Sheng Zhimin, Mao Junqin, Mei Zhong, Liu Xiang, Liu Jie, Chen Guantao, Lin Kang, Qian Xiaowei
Department of Anesthesiology, Wenling Maternity and Child Health Care Hospital, Taizhou, China.
Department of Anesthesiology, Affiliated Xiaoshan Hospital, Hangzhou Normal University, Hangzhou, China.
Int J Surg. 2025 Aug 1;111(8):5280-5287. doi: 10.1097/JS9.0000000000002602. Epub 2025 Jun 5.

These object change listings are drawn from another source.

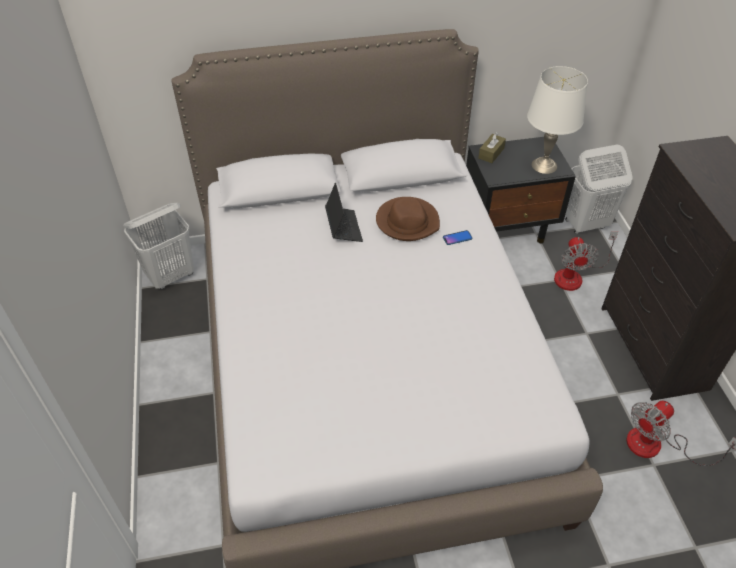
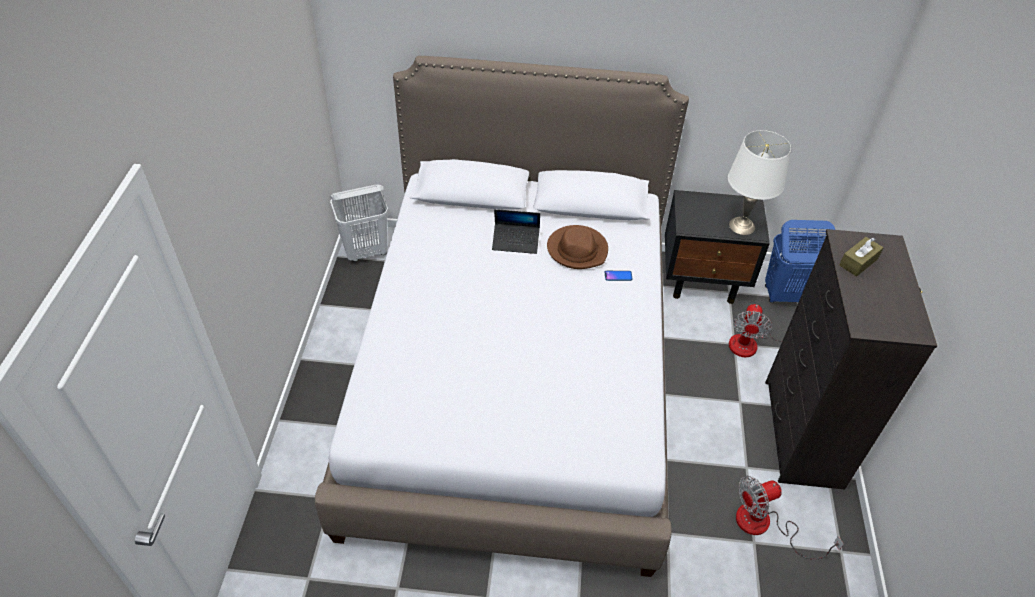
camera: 15 degrees right, 0 degrees up
laptop [325,183,363,242] -> laptop turned 90 degrees clockwise [492,209,540,254]
brown tissue box [478,132,506,163] -> brown tissue box moved to [839,237,883,277]
white laundry basket [565,145,633,234] -> blue laundry basket [765,220,835,303]

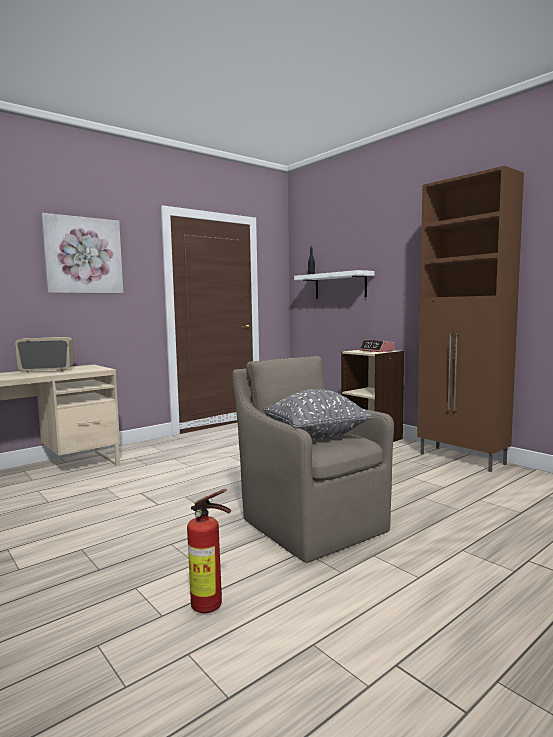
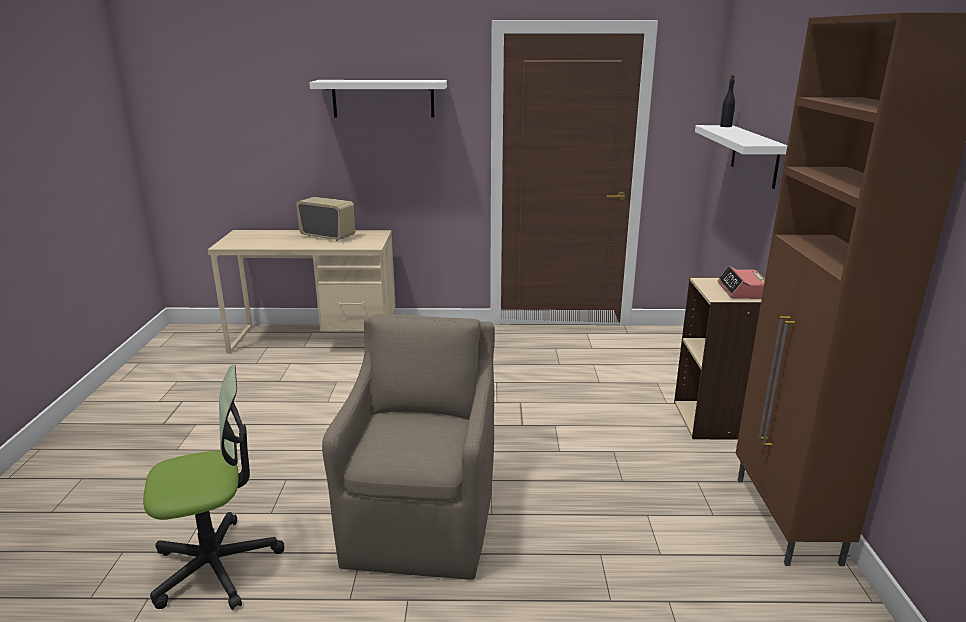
camera: 40 degrees right, 15 degrees up
picture [41,213,123,293] -> white shelf [309,80,447,118]
fire extinguisher [187,488,231,613] -> office chair [143,364,284,610]
grey pillow [263,389,373,440] -> none

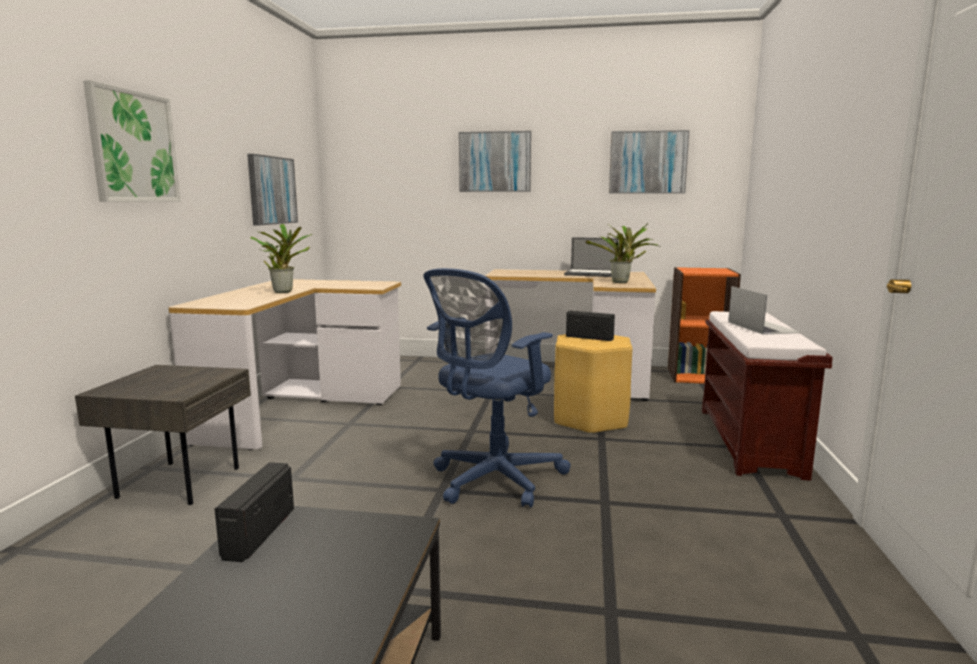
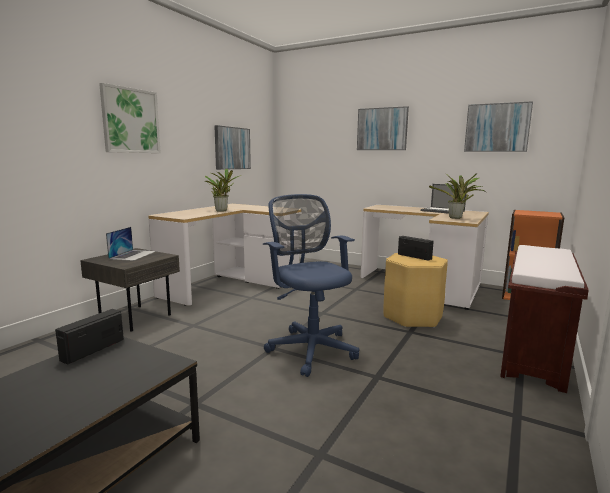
camera: 20 degrees right, 0 degrees up
blue office chair [424,268,571,508] -> blue office chair turned 90 degrees clockwise [263,194,359,377]
laptop [728,286,801,335] -> laptop moved to [106,227,156,261]

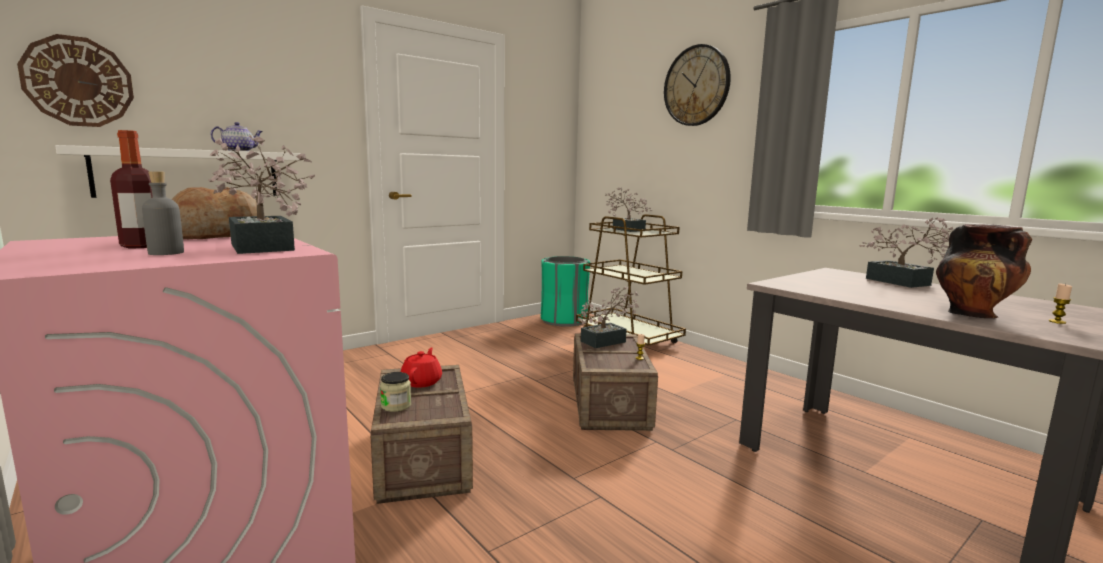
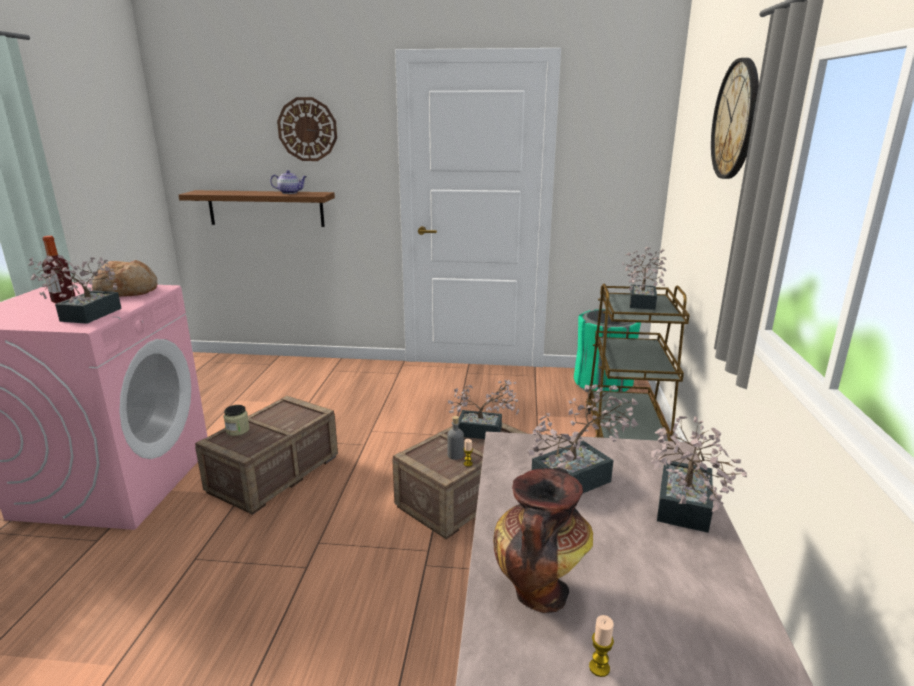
camera: 45 degrees right, 10 degrees up
wall clock [17,34,134,127] -> wall clock moved to [277,97,337,161]
white shelf [55,145,301,198] -> brown shelf [178,190,335,227]
grey bottle [142,171,184,255] -> grey bottle moved to [447,416,464,460]
red teapot [401,348,442,388] -> none
none -> potted plant [527,384,639,493]

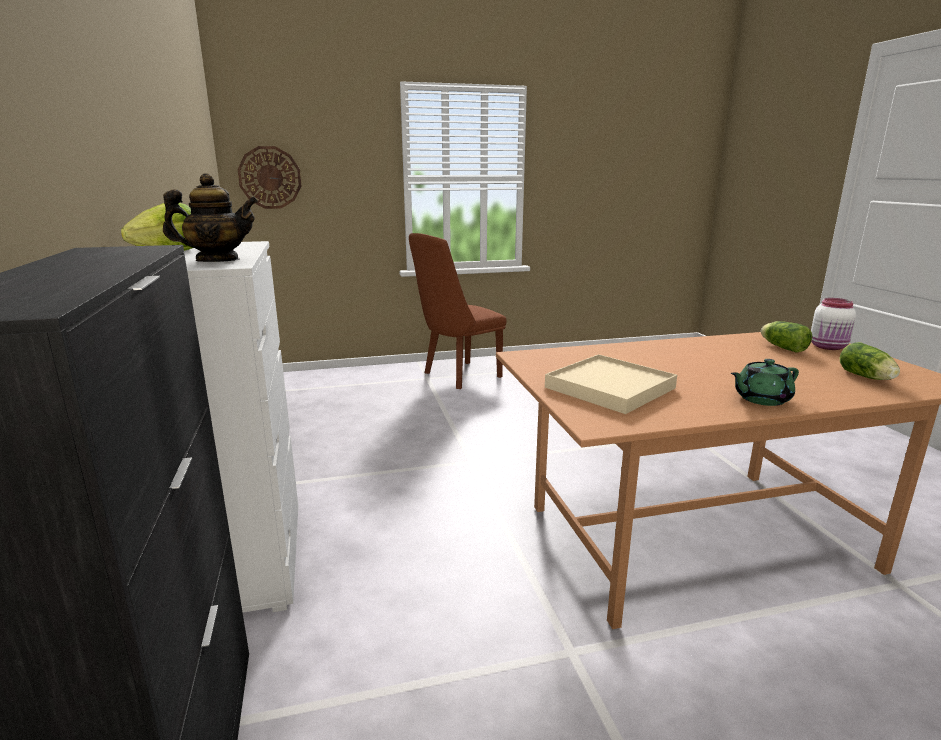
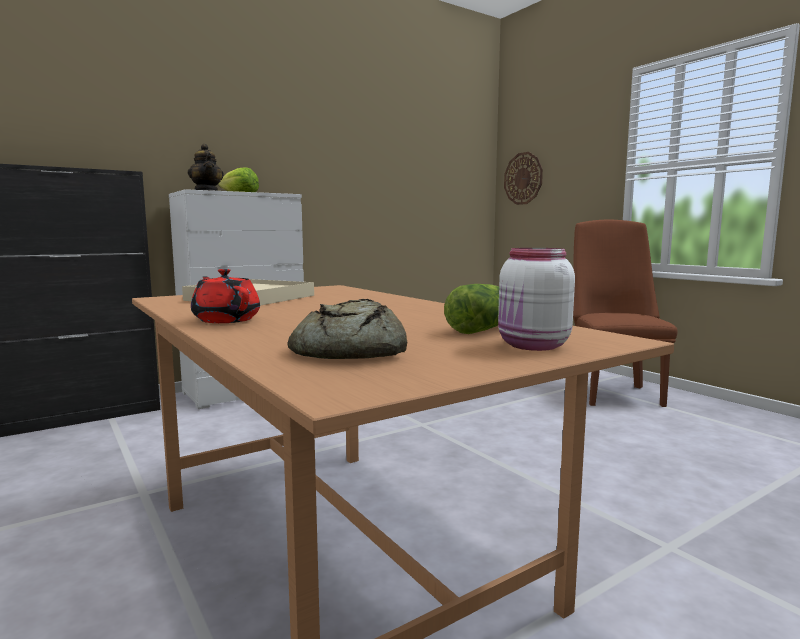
camera: 70 degrees right, 10 degrees down
brown chair [409,233,507,389] -> brown chair turned 60 degrees clockwise [573,220,678,407]
green teapot [731,359,799,406] -> red teapot [191,269,260,323]
lettuce [840,342,900,380] -> bread [287,299,407,359]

Few studies directly compared the effects of metaraminol and norepinephrine on maternal and neonatal outcomes during cesarean delivery. Moreover, the infusion rates are often based on clinical experience rather than high-quality evidence, leading to non-equivalent dosing. This study aims to validate and compare metaraminol and norepinephrine at their 90% effective dose (ED 90 ) in obstetric anesthesia.
One hundred parturients undergoing cesarean delivery were randomly assigned to receive either 2.00 μg/kg/min of metaraminol (Group ME) or 0.10 μg/kg/min of norepinephrine (Group NE) to prevent spinal anesthesia-induced hypotension (SAIH). The primary outcomes were neonatal umbilical arterial (UA) pH and incidence of SAIH. Secondary outcomes included hemodynamic changes during the first 15 minutes, maternal adverse events, and additional neonatal outcome parameters.
Among the 94 participants who completed the study, the UA pH in Group ME [mean: 7.298; 95% confidence interval (CI): 7.255-7.341] was non-inferior to that in Group NE (mean: 7.296; 95% CI: 7.255-7.337), with a mean difference of 0.003 (95% CI: - 0.017 to 0.023), which is within the predefined non-inferiority margin of 0.02 pH units (non-inferiority P = 0.012). The incidence of SAIH was 13.0% in Group ME and 8.3% in Group NE (P = 0.701). No significant differences were observed in hypertension, bradycardia, nausea, and vomiting. Systolic blood pressure (SBP) measurements were comparable between the groups during the first 15 minutes. Additionally, Group NE had a higher heart rate (HR) than Group ME at most time points. Neonatal outcomes were comparable except for a higher UA pO 2 in Group ME.
Prophylactic infusion of metaraminol at 2.00 μg/kg/min is non-inferior to norepinephrine at 0.10 μg/kg/min in terms of neonatal outcomes, as assessed by umbilical arterial pH. Our findings further support the use of metaraminol as a suitable vasopressor in obstetric anesthesia for low-risk populations.
很少有研究直接比较间羟胺和去甲肾上腺素在剖宫产术中对母体和新生儿结局的影响。此外,输注速率通常基于临床经验而非高质量证据,导致剂量不等效。本研究旨在验证并比较间羟胺和去甲肾上腺素在产科麻醉中90%有效剂量(ED90)时的效果。
100例行剖宫产术的产妇被随机分配接受2.00μg/kg/min的间羟胺(ME组)或0.10μg/kg/min的去甲肾上腺素(NE组),以预防脊麻引起的低血压(SAIH)。主要结局为新生儿脐动脉(UA)pH值和SAIH的发生率。次要结局包括最初15分钟内的血流动力学变化、母体不良事件以及其他新生儿结局参数。
在完成研究的94名参与者中,ME组的UA pH值(均值:7.298;95%置信区间[CI]:7.255 - 7.341)不劣于NE组(均值:7.296;95%CI:7.255 - 7.337),平均差值为0.003(95%CI: - 0.017至0.023),在预先定义的非劣效性界值0.02个pH单位范围内(非劣效性P = 0.012)。ME组SAIH的发生率为13.0%,NE组为8.3%(P = 0.701)。在高血压、心动过缓、恶心和呕吐方面未观察到显著差异。两组在最初15分钟内的收缩压(SBP)测量值相当。此外,在大多数时间点,NE组的心率(HR)高于ME组。除ME组的UA pO2较高外,新生儿结局相当。
以脐动脉pH值评估,预防性输注2.00μg/kg/min的间羟胺在新生儿结局方面不劣于0.10μg/kg/min的去甲肾上腺素。我们的研究结果进一步支持在产科麻醉中,对于低风险人群使用间羟胺作为合适的血管升压药。